• YOUR INSTRUCTIONS
Give back exactly the lines from the start of the entries below to the line holding "- **Astrological content", that line included, and leave every picture out.

(Source texts of formatted documents)
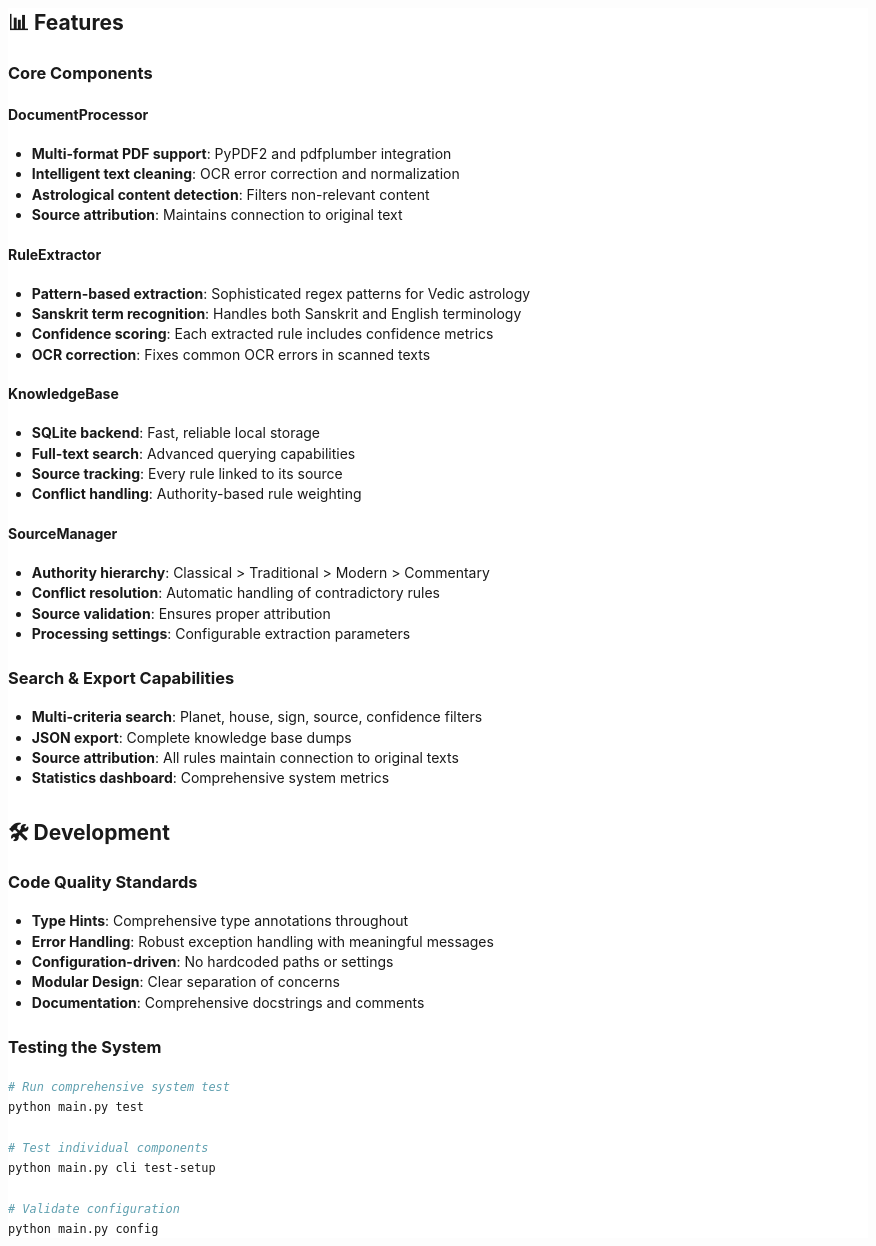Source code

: ## 📊 Features

### Core Components

#### DocumentProcessor
- **Multi-format PDF support**: PyPDF2 and pdfplumber integration
- **Intelligent text cleaning**: OCR error correction and normalization
- **Astrological content detection**: Filters non-relevant content
- **Source attribution**: Maintains connection to original text

#### RuleExtractor
- **Pattern-based extraction**: Sophisticated regex patterns for Vedic astrology
- **Sanskrit term recognition**: Handles both Sanskrit and English terminology
- **Confidence scoring**: Each extracted rule includes confidence metrics
- **OCR correction**: Fixes common OCR errors in scanned texts

#### KnowledgeBase
- **SQLite backend**: Fast, reliable local storage
- **Full-text search**: Advanced querying capabilities
- **Source tracking**: Every rule linked to its source
- **Conflict handling**: Authority-based rule weighting

#### SourceManager
- **Authority hierarchy**: Classical > Traditional > Modern > Commentary
- **Conflict resolution**: Automatic handling of contradictory rules
- **Source validation**: Ensures proper attribution
- **Processing settings**: Configurable extraction parameters

### Search & Export Capabilities
- **Multi-criteria search**: Planet, house, sign, source, confidence filters
- **JSON export**: Complete knowledge base dumps
- **Source attribution**: All rules maintain connection to original texts
- **Statistics dashboard**: Comprehensive system metrics

## 🛠️ Development

### Code Quality Standards
- **Type Hints**: Comprehensive type annotations throughout
- **Error Handling**: Robust exception handling with meaningful messages
- **Configuration-driven**: No hardcoded paths or settings
- **Modular Design**: Clear separation of concerns
- **Documentation**: Comprehensive docstrings and comments

### Testing the System
```bash
# Run comprehensive system test
python main.py test

# Test individual components
python main.py cli test-setup

# Validate configuration
python main.py config
```
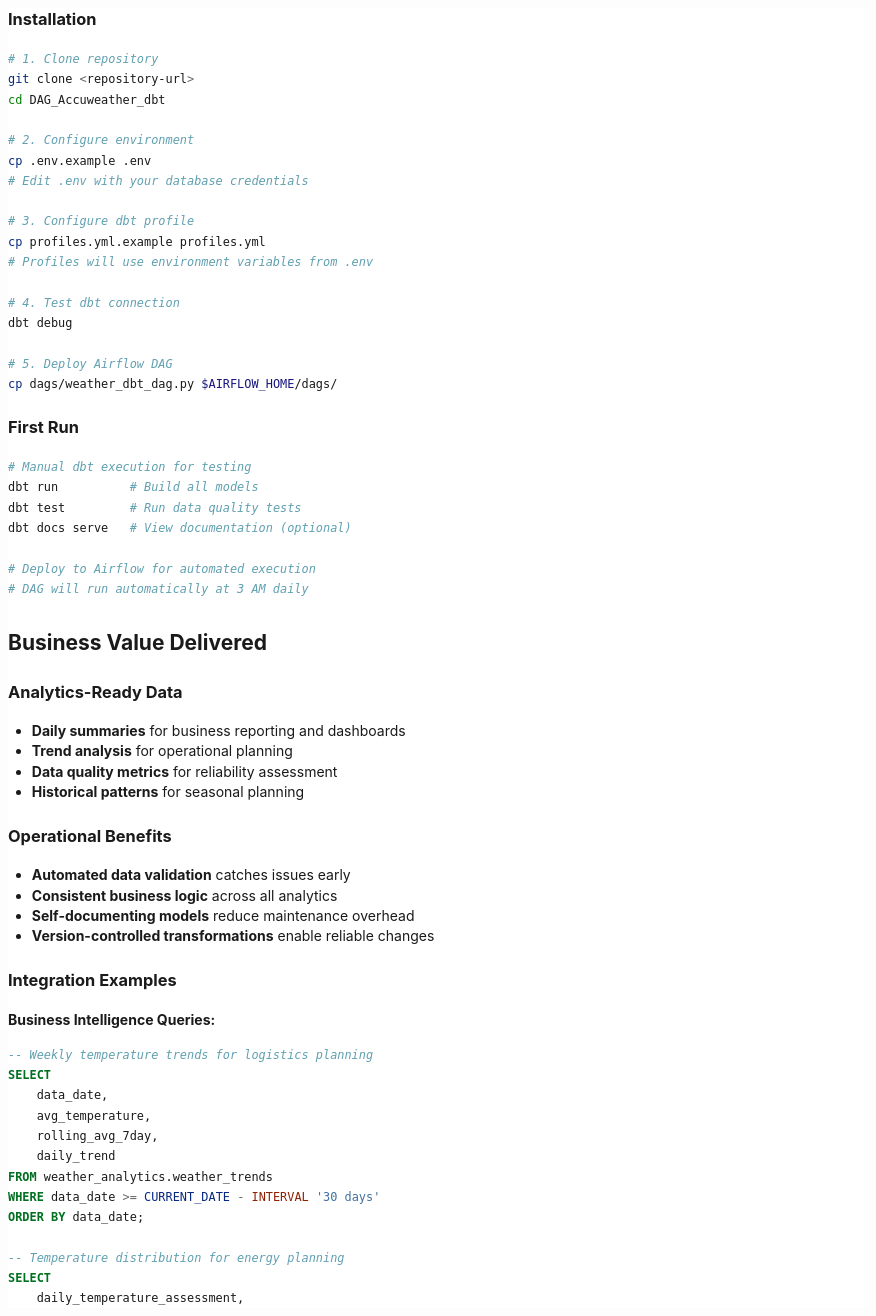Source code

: ### Installation
```bash
# 1. Clone repository
git clone <repository-url>
cd DAG_Accuweather_dbt

# 2. Configure environment
cp .env.example .env
# Edit .env with your database credentials

# 3. Configure dbt profile
cp profiles.yml.example profiles.yml
# Profiles will use environment variables from .env

# 4. Test dbt connection
dbt debug

# 5. Deploy Airflow DAG
cp dags/weather_dbt_dag.py $AIRFLOW_HOME/dags/
```

### First Run
```bash
# Manual dbt execution for testing
dbt run          # Build all models
dbt test         # Run data quality tests
dbt docs serve   # View documentation (optional)

# Deploy to Airflow for automated execution
# DAG will run automatically at 3 AM daily
```

## Business Value Delivered

### Analytics-Ready Data
- **Daily summaries** for business reporting and dashboards
- **Trend analysis** for operational planning
- **Data quality metrics** for reliability assessment
- **Historical patterns** for seasonal planning

### Operational Benefits
- **Automated data validation** catches issues early
- **Consistent business logic** across all analytics
- **Self-documenting models** reduce maintenance overhead
- **Version-controlled transformations** enable reliable changes

### Integration Examples

**Business Intelligence Queries:**
```sql
-- Weekly temperature trends for logistics planning
SELECT 
    data_date,
    avg_temperature,
    rolling_avg_7day,
    daily_trend
FROM weather_analytics.weather_trends 
WHERE data_date >= CURRENT_DATE - INTERVAL '30 days'
ORDER BY data_date;

-- Temperature distribution for energy planning
SELECT 
    daily_temperature_assessment,
```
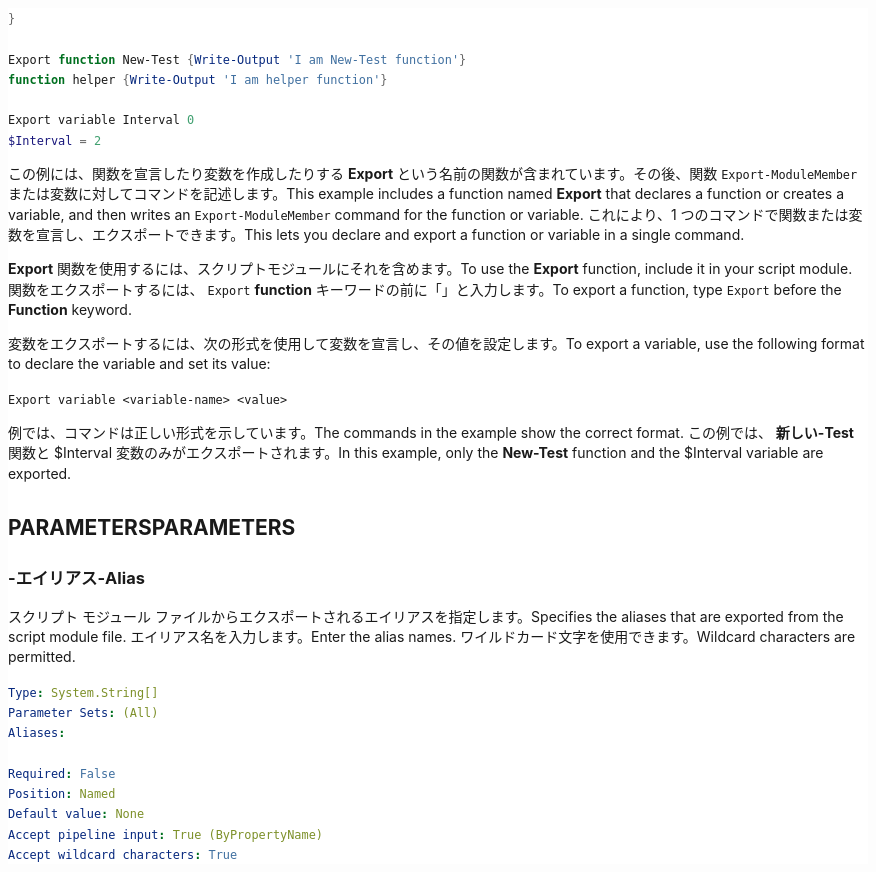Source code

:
 ```powershell
}

Export function New-Test {Write-Output 'I am New-Test function'}
function helper {Write-Output 'I am helper function'}

Export variable Interval 0
$Interval = 2
```

<span data-ttu-id="dc2d1-139">この例には、関数を宣言したり変数を作成したりする **Export** という名前の関数が含まれています。その後、関数 `Export-ModuleMember` または変数に対してコマンドを記述します。</span><span class="sxs-lookup"><span data-stu-id="dc2d1-139">This example includes a function named **Export** that declares a function or creates a variable, and then writes an `Export-ModuleMember` command for the function or variable.</span></span>
<span data-ttu-id="dc2d1-140">これにより、1 つのコマンドで関数または変数を宣言し、エクスポートできます。</span><span class="sxs-lookup"><span data-stu-id="dc2d1-140">This lets you declare and export a function or variable in a single command.</span></span>

<span data-ttu-id="dc2d1-141">**Export** 関数を使用するには、スクリプトモジュールにそれを含めます。</span><span class="sxs-lookup"><span data-stu-id="dc2d1-141">To use the **Export** function, include it in your script module.</span></span>
<span data-ttu-id="dc2d1-142">関数をエクスポートするには、 `Export` **function** キーワードの前に「」と入力します。</span><span class="sxs-lookup"><span data-stu-id="dc2d1-142">To export a function, type `Export` before the **Function** keyword.</span></span>

<span data-ttu-id="dc2d1-143">変数をエクスポートするには、次の形式を使用して変数を宣言し、その値を設定します。</span><span class="sxs-lookup"><span data-stu-id="dc2d1-143">To export a variable, use the following format to declare the variable and set its value:</span></span>

`Export variable <variable-name> <value>`

<span data-ttu-id="dc2d1-144">例では、コマンドは正しい形式を示しています。</span><span class="sxs-lookup"><span data-stu-id="dc2d1-144">The commands in the example show the correct format.</span></span>
<span data-ttu-id="dc2d1-145">この例では、 **新しい-Test** 関数と $Interval 変数のみがエクスポートされます。</span><span class="sxs-lookup"><span data-stu-id="dc2d1-145">In this example, only the **New-Test** function and the $Interval variable are exported.</span></span>

## <span data-ttu-id="dc2d1-146">PARAMETERS</span><span class="sxs-lookup"><span data-stu-id="dc2d1-146">PARAMETERS</span></span>

### <span data-ttu-id="dc2d1-147">-エイリアス</span><span class="sxs-lookup"><span data-stu-id="dc2d1-147">-Alias</span></span>

<span data-ttu-id="dc2d1-148">スクリプト モジュール ファイルからエクスポートされるエイリアスを指定します。</span><span class="sxs-lookup"><span data-stu-id="dc2d1-148">Specifies the aliases that are exported from the script module file.</span></span>
<span data-ttu-id="dc2d1-149">エイリアス名を入力します。</span><span class="sxs-lookup"><span data-stu-id="dc2d1-149">Enter the alias names.</span></span>
<span data-ttu-id="dc2d1-150">ワイルドカード文字を使用できます。</span><span class="sxs-lookup"><span data-stu-id="dc2d1-150">Wildcard characters are permitted.</span></span>

```yaml
Type: System.String[]
Parameter Sets: (All)
Aliases:

Required: False
Position: Named
Default value: None
Accept pipeline input: True (ByPropertyName)
Accept wildcard characters: True
```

• EXERCISE OUTPUT
Source code

: ## 📊 Features

### Core Components

#### DocumentProcessor
- **Multi-format PDF support**: PyPDF2 and pdfplumber integration
- **Intelligent text cleaning**: OCR error correction and normalization
- **Astrological content detection**: Filters non-relevant content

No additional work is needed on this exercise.